** DATASET EXTRACT follows **

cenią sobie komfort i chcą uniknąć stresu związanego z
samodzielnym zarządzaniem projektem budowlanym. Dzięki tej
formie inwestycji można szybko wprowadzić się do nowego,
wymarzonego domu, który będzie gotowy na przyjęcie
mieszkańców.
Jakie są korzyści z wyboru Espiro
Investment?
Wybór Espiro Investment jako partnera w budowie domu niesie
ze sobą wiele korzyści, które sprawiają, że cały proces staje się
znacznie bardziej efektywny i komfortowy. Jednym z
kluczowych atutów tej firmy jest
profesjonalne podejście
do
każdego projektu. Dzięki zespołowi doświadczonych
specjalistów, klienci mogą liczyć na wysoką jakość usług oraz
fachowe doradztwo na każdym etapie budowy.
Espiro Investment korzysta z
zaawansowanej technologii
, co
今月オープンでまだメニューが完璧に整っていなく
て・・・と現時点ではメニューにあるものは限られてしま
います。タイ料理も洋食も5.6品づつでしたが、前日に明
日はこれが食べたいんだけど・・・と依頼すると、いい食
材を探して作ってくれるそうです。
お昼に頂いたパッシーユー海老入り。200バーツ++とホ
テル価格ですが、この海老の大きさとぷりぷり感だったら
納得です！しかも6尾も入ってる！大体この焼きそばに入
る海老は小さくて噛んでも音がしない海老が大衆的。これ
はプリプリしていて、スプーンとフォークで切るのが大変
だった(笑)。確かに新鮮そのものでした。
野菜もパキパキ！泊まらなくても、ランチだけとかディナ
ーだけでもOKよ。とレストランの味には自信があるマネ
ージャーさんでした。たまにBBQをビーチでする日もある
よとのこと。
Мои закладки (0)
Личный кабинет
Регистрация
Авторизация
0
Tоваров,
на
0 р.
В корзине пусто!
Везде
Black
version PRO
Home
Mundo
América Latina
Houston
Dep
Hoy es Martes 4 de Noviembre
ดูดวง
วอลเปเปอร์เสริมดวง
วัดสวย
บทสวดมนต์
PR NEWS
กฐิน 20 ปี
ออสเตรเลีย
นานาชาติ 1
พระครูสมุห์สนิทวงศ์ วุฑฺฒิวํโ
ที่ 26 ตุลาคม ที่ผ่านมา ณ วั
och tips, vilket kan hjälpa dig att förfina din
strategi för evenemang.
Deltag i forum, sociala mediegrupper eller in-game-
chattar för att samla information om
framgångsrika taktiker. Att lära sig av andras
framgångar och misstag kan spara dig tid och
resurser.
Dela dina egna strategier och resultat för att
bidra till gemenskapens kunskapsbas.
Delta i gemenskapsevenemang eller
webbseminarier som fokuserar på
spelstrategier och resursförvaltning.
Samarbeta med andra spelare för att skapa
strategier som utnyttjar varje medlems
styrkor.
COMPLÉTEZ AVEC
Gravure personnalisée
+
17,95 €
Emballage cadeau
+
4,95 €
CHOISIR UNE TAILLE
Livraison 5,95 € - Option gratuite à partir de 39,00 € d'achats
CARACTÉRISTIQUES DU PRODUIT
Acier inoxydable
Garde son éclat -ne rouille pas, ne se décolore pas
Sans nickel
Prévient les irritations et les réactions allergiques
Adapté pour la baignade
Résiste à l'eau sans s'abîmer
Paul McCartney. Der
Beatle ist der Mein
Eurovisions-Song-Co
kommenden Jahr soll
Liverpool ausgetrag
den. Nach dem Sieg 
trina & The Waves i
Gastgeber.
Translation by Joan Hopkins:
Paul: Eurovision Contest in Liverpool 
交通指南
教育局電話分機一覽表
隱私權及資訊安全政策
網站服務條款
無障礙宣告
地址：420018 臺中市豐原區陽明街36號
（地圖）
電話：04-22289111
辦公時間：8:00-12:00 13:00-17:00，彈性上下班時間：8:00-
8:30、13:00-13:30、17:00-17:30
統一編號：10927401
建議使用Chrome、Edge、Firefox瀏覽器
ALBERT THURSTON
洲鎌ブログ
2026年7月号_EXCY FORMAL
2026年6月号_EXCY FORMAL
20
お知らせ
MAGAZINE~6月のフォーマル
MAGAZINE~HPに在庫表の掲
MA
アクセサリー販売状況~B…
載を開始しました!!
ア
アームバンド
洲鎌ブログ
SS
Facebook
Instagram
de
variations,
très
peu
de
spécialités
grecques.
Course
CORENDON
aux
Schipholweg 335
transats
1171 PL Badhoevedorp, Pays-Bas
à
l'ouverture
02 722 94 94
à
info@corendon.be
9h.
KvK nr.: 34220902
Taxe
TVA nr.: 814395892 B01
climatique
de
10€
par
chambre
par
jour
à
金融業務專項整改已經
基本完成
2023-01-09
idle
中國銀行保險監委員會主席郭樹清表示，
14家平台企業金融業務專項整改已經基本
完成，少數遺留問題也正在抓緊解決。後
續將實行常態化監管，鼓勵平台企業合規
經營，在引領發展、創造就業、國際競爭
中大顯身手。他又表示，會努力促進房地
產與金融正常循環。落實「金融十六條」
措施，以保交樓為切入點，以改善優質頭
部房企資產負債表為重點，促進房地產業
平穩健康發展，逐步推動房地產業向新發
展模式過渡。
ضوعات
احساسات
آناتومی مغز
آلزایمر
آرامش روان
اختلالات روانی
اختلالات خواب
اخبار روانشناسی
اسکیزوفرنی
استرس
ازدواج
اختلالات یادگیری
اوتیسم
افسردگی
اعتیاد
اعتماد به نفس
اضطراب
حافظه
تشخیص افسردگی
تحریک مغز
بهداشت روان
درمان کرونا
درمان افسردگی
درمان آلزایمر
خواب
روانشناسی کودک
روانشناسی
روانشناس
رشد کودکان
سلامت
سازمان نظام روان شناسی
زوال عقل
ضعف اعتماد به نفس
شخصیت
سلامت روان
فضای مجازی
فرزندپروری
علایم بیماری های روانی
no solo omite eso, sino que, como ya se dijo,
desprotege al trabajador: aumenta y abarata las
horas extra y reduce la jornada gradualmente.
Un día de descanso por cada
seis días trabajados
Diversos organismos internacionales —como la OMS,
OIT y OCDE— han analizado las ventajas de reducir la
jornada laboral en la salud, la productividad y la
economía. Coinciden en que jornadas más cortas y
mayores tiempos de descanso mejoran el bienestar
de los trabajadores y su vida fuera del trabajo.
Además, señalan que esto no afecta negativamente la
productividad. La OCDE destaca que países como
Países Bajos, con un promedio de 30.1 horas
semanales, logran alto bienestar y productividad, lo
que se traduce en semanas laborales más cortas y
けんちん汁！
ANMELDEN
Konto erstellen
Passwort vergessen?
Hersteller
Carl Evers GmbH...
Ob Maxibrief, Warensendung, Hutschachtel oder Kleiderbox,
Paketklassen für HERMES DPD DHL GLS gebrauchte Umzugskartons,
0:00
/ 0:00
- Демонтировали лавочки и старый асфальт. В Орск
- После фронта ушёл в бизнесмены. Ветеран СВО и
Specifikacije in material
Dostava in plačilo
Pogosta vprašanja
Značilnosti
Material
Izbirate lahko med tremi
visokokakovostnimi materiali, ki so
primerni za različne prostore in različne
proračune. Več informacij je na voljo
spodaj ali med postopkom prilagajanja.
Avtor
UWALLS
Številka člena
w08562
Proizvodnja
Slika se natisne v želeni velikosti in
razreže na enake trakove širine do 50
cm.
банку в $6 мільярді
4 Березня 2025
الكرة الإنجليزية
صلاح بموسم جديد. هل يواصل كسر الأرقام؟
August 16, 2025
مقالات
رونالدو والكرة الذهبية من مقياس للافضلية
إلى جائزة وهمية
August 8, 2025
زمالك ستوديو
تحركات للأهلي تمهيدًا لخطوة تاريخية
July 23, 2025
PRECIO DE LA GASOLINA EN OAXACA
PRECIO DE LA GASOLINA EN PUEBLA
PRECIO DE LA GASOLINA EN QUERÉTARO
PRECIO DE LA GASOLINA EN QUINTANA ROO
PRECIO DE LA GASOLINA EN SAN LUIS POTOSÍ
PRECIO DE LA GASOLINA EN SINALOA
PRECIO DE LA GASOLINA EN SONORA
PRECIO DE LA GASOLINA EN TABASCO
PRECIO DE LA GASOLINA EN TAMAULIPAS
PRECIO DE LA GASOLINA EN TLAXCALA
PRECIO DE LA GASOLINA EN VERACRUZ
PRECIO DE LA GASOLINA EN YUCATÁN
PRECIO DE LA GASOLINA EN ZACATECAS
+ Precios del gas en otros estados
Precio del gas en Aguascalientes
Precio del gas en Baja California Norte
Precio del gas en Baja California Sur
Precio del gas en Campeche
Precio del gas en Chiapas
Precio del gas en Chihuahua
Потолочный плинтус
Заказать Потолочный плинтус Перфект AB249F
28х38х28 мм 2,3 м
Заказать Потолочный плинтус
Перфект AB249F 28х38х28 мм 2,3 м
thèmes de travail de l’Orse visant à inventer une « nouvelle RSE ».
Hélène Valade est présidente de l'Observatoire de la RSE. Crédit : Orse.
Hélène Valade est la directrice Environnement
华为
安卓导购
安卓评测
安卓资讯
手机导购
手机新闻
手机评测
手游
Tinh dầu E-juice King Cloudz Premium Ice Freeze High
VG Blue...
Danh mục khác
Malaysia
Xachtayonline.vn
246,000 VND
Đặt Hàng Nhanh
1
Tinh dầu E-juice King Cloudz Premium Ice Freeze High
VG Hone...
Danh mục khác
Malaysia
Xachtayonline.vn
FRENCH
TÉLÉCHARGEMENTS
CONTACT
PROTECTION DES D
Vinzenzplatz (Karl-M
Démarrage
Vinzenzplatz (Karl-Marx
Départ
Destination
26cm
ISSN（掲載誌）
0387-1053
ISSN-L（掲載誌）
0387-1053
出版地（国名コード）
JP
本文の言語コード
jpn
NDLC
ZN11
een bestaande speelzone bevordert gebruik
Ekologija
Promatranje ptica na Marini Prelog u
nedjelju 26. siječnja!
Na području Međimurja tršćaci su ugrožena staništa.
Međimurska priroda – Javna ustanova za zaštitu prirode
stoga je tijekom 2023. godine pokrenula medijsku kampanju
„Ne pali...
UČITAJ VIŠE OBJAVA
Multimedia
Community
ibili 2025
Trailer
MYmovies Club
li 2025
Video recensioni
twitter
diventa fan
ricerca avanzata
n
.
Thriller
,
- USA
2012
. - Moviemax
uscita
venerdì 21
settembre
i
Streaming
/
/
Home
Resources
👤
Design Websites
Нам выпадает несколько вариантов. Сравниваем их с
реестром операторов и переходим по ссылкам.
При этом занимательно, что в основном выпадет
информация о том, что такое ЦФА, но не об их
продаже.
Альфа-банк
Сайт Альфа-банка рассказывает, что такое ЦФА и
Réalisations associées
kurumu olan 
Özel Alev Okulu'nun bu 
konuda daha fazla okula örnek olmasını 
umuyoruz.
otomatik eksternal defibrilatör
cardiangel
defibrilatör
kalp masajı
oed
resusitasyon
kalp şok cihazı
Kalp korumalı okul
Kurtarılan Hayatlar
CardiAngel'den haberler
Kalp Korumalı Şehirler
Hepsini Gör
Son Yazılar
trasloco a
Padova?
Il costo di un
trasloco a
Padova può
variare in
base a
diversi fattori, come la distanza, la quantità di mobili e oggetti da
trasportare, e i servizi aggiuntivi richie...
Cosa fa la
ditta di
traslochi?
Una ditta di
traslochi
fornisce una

** End of DATASET EXTRACT **

EXERCISE REQUIREMENTS
Update the part of the data that runs from its start through the line containing "Investment?", swapping "domu" for "mieszkania" and keeping everything else the same. Give back only those lines.

RESPONSE TO THE EXERCISE
cenią sobie komfort i chcą uniknąć stresu związanego z
samodzielnym zarządzaniem projektem budowlanym. Dzięki tej
formie inwestycji można szybko wprowadzić się do nowego,
wymarzonego mieszkania, który będzie gotowy na przyjęcie
mieszkańców.
Jakie są korzyści z wyboru Espiro
Investment?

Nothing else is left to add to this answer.